Daveed Gartenstein-Ross, a senior fellow at the Foundation for Defense of Democracies and a specialist on al Qaeda, said he did not know if Belmokhtar had indeed at one point been an Algerian government agent. But he did say, “You have a number of jihadi figures who have approached intelligence agencies about serving as double agents, not because they wanted to betray the jihadi cause but rather because they thought they could play the agencies and get more information about their thinking about the jihadis.” Other intelligence sources remain skeptical also that Belmokhtar would have been betraying the jihadi cause.
Suspicions about Belmokhtar are emerging as hostages and their families from more than a dozen countries recounted to their local media stories of survival and death in the desert. Meanwhile, Canadian authorities were left scrambling in the wake of claims by the Algerian Prime Minister Abdelmalek Sellal that two Canadians were among the 29 militants killed at the remote In Amenas natural gas facility 60 miles from the Libyan border.
The Algerian premier said one of them, who used the Moroccan name of ‘Chedad’, coordinated the attack. He says the Canadians were of Arab descent, prompting terrorism experts to speculate whether either or both were Algerian by birth. Several Al Qaeda-linked Canadian citizens in the past have originated from Algeria.
Canada’s Foreign Minister John Baird told Canadian television that the country’s intelligence service is trying to identify “these alleged Canadians.” Other Canadian officials cautioned that the passports found on the dead militants could be forged. However, several hostage survivors have reported that one of their captors spoke with a strong North American accent.
In April 2012, the head of Canada's spy agency said they had tracked 60 Canadians who had traveled to the Gulf, Pakistan, or Afghanistan to join Al Qaeda or similar terrorist groups.
A handful of Canadians of Arab descent have been publicly implicated in Al Qaeda activities or imprisoned for terrorism. They include Faker Ben Abdelazziz Boussora a 49-year-old who was born in Tunis and has a $5 million U.S. bounty on his head. His nom de guerre is Abu Yusif al-Tunisi. Along with a Montreal companion, Abderraouf Jdey, he was identified on a 2002 videotape found in the Afghanistan home of the late Al Qaeda military chief Mohammed Atef, pledging to die as a martyr, or shaheed.
Another is Kuwaiti-born Amro Badr Abou el-Maati, who has been described as “Canada's most wanted terrorist,” and Ahmed Ressam, nicknamed the “Millennium Bomber,” who was born in Algeria in May 1967 and was convicted for attempting to bomb Los Angeles International airport on New Year’s Eve 1999. Ressam is serving a 37-year sentence.
Other Canadians linked to Al Qaeda include the Khadr family.
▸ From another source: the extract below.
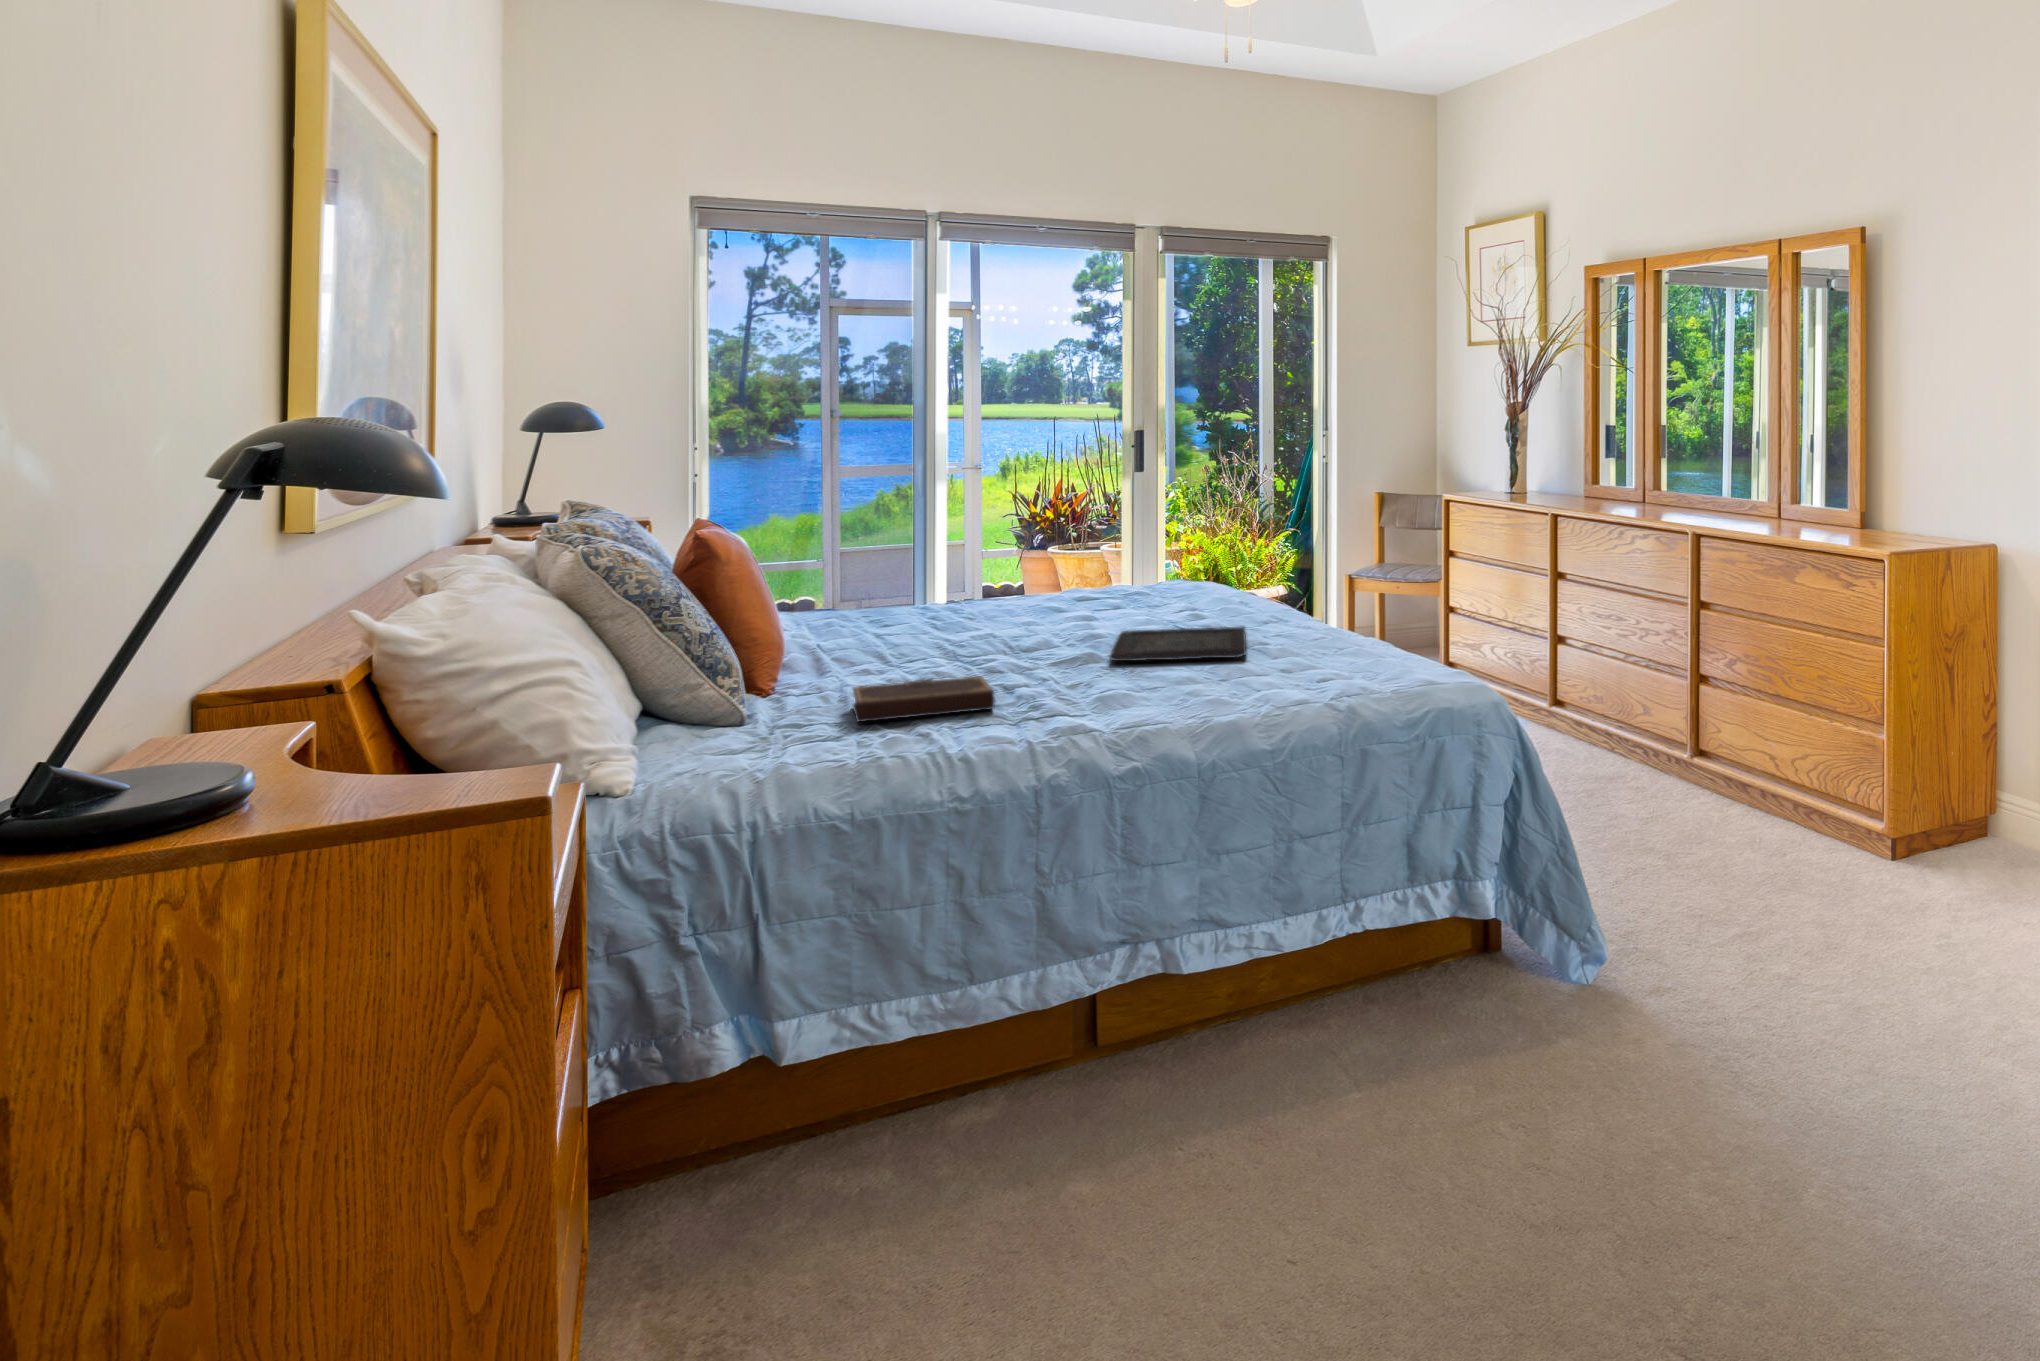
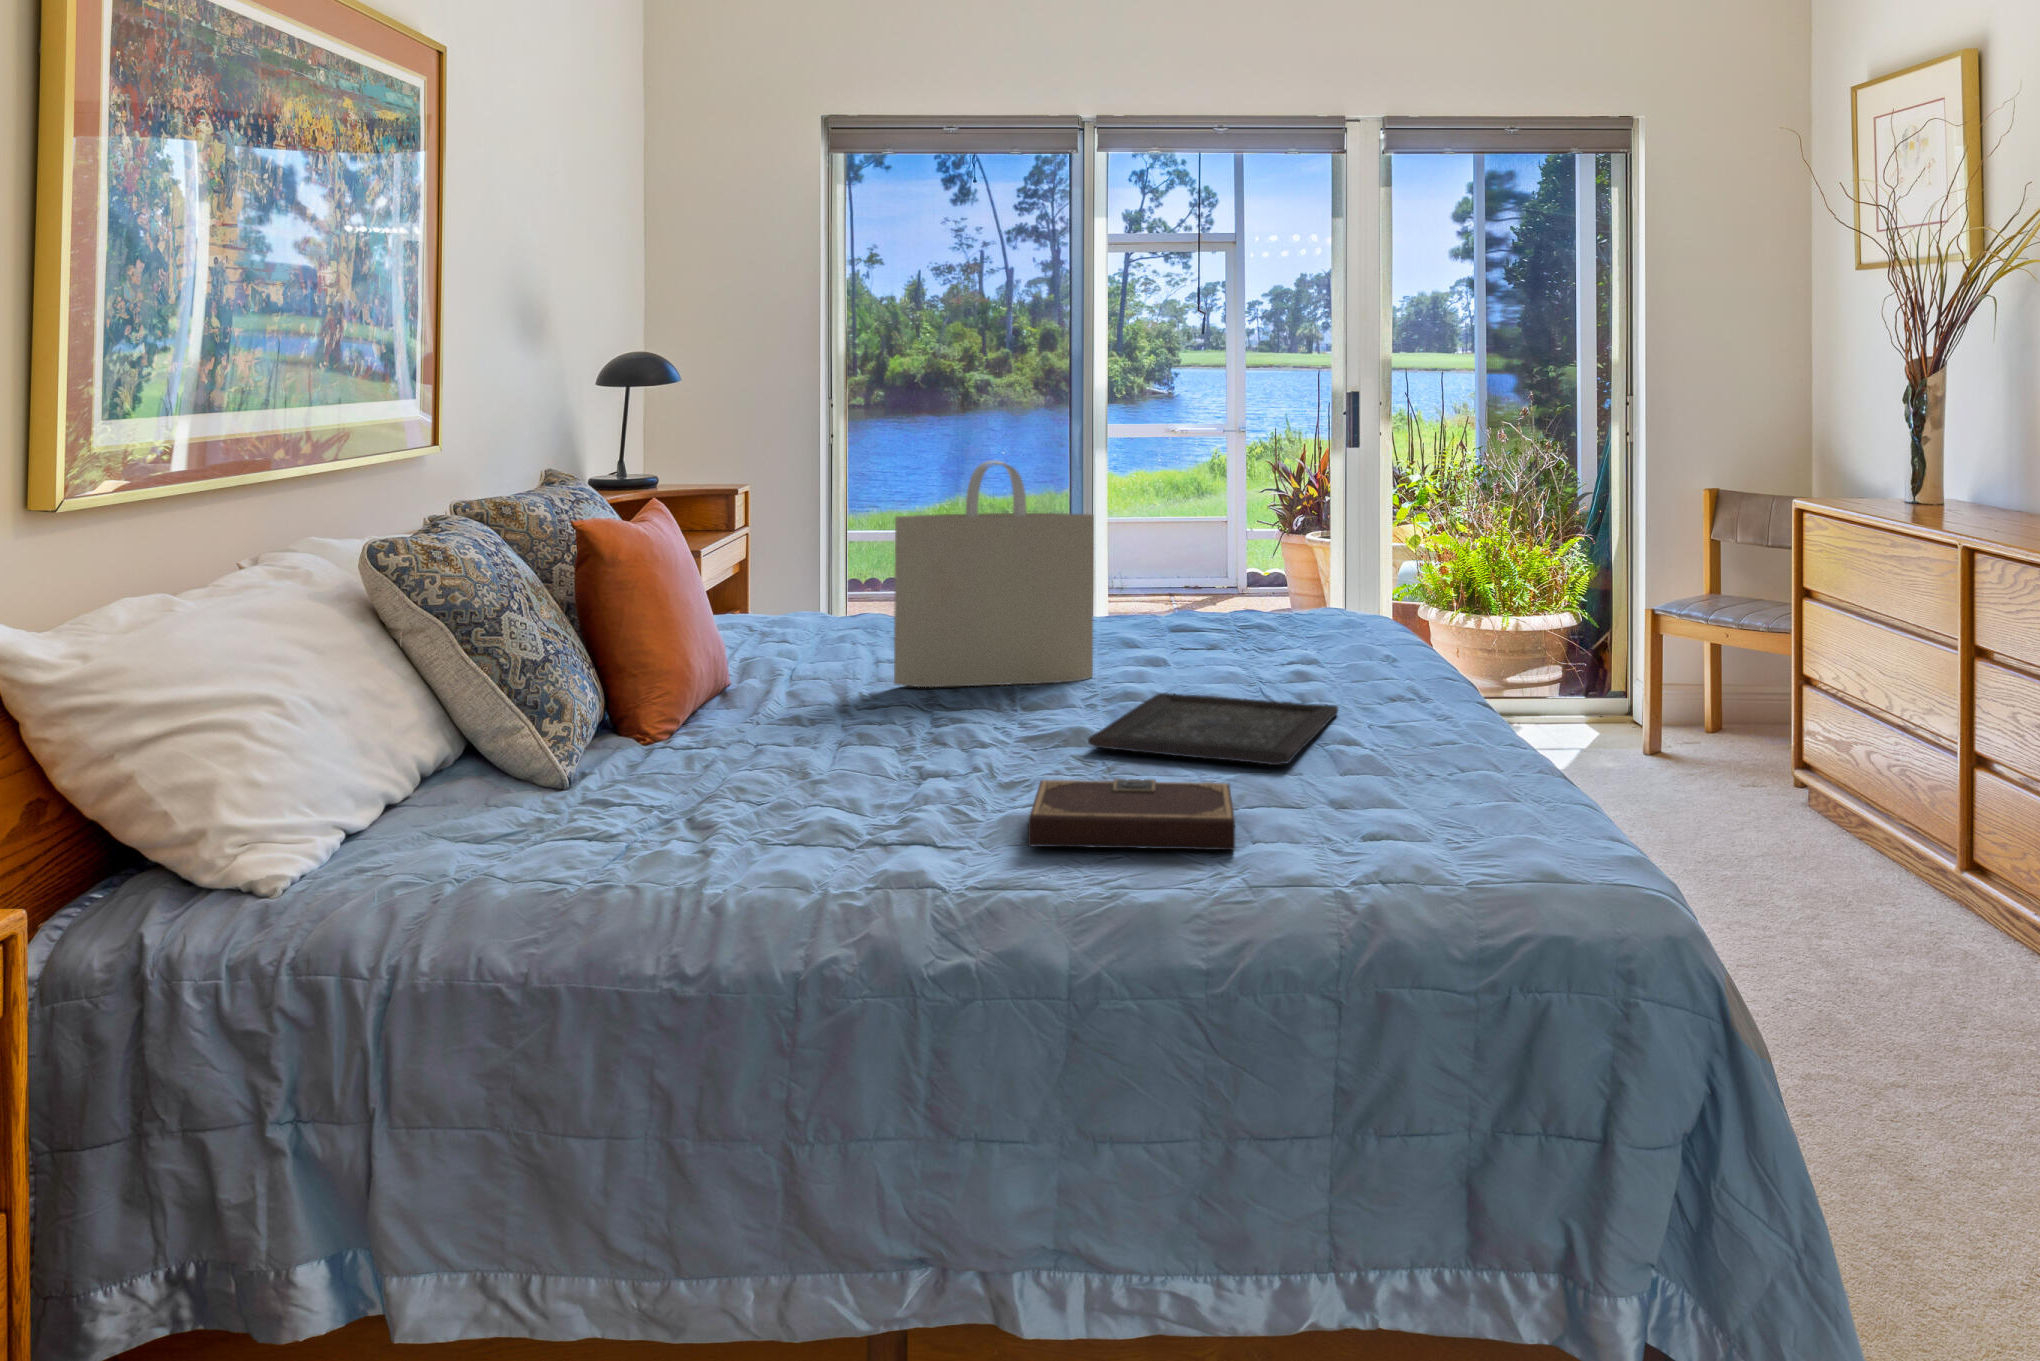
tote bag: none [917,479,1058,645] -> present [894,461,1094,687]
notebook: present [853,676,995,722] -> present [1028,779,1235,850]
The father, Ahmed Said Khadr, has been alleged to have been a close associate of Osama Bin Laden, and his son Omar pled guilty to killing a U.S. soldier in Afghanistan and conspiring with Al Qaeda. The Royal Canadian Mounted Police have alleged “the entire family is affiliated with al Qaeda and has participated in some form or another with these criminal extremist elements.”
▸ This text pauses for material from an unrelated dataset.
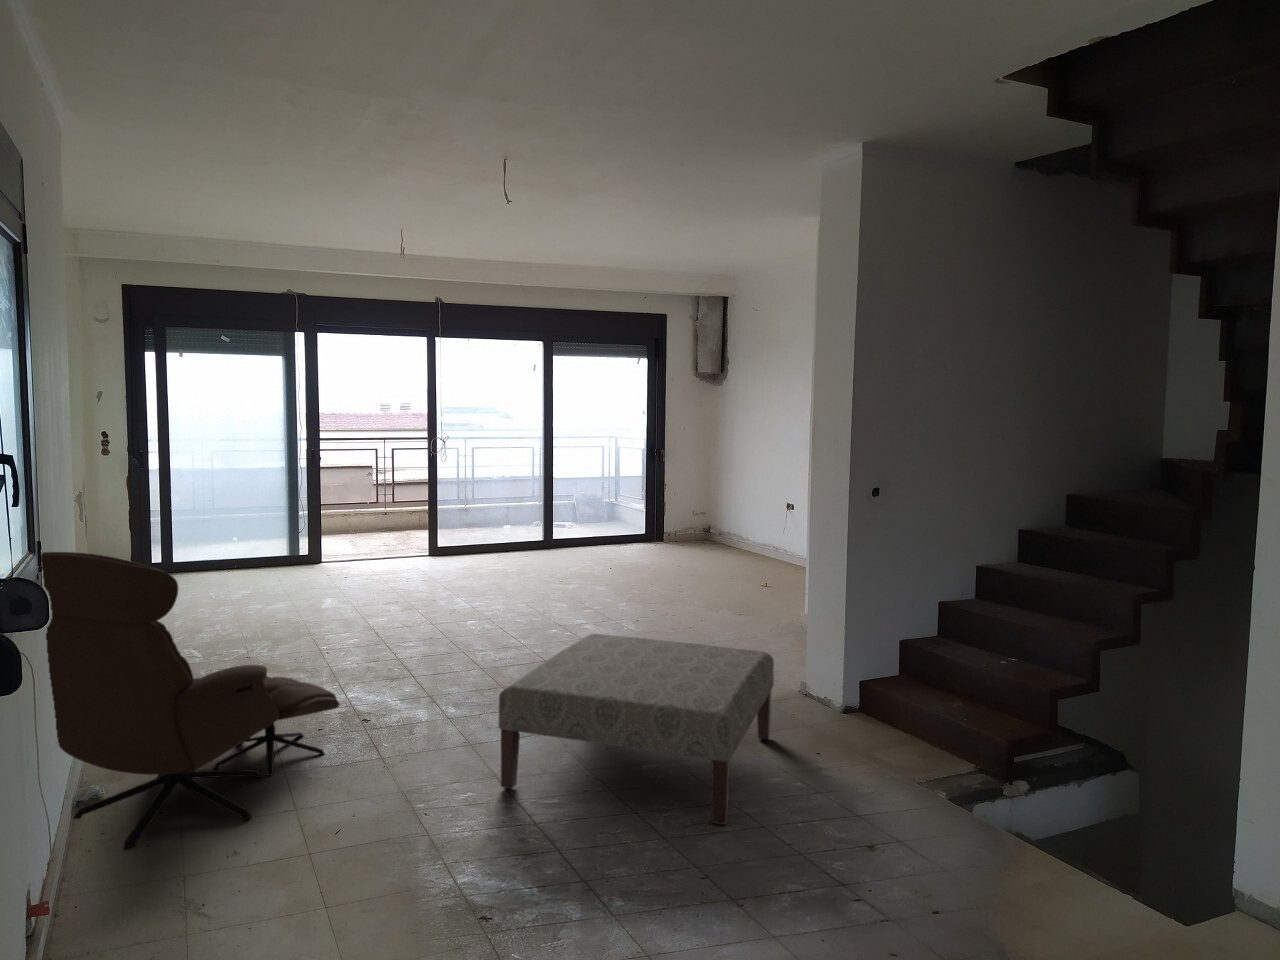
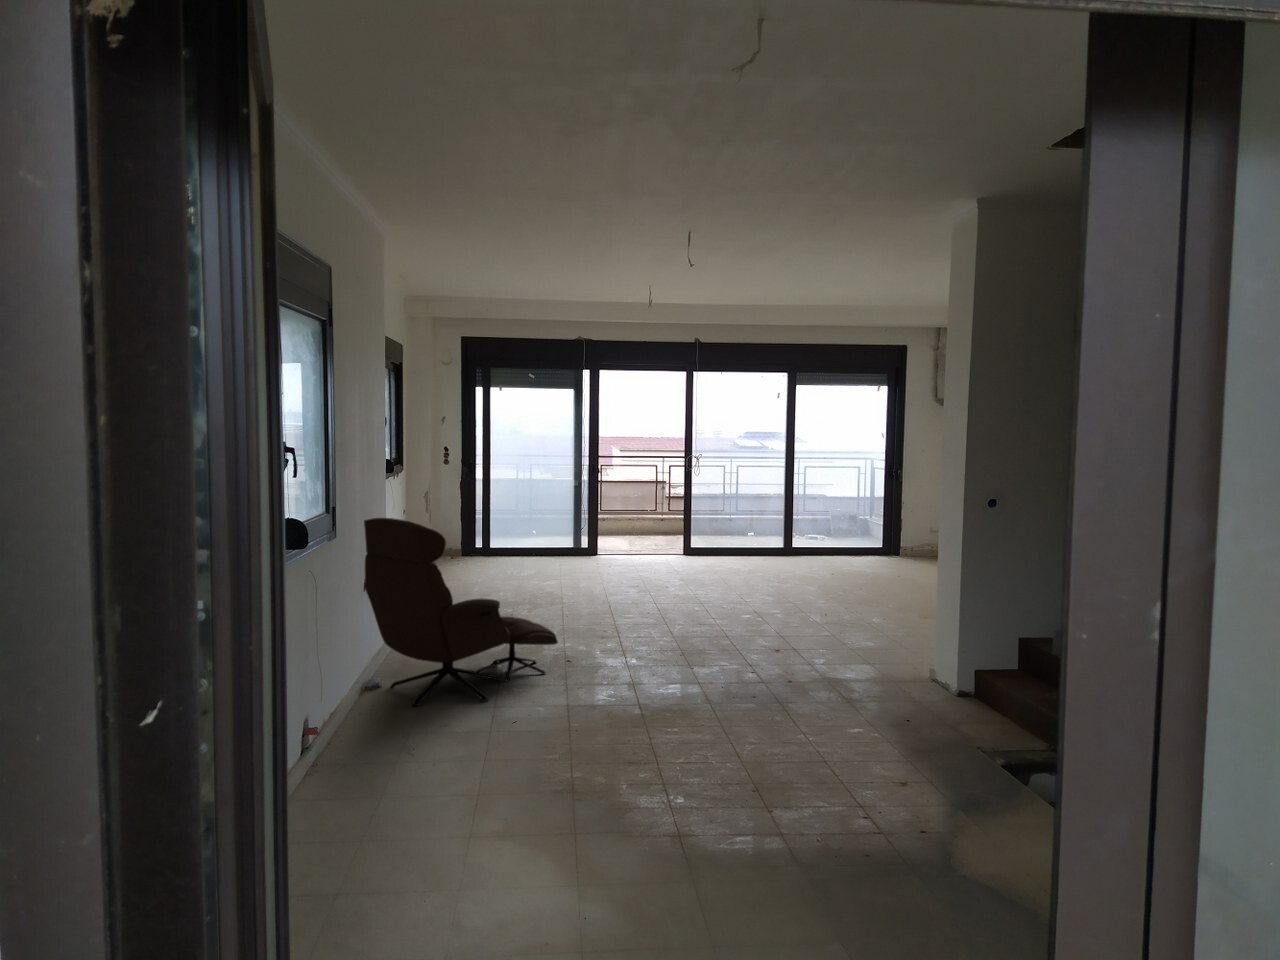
ottoman: present [498,633,774,825] -> none [650,609,882,746]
Four years ago, a Canadian, Momin Khawaja, was jailed for 10 years for his role in a fertilizer bomb plot in Britain. The 33-year-old made several trips from his home in Ottawa to the U.K. He said he was seeking a wife.
Sources from Belmokhtar's group told London-based Arabic newspaper Asharq Alawsat that despite losing all the militants in the attack—three were captured alive—they consider the raid “successful by all standards.” In the video Belmokhtar released on Monday (Jan 21), he said the assailants were ready to die. “They pledged before God to achieve victory and restore pride or attain martyrdom and paradise.”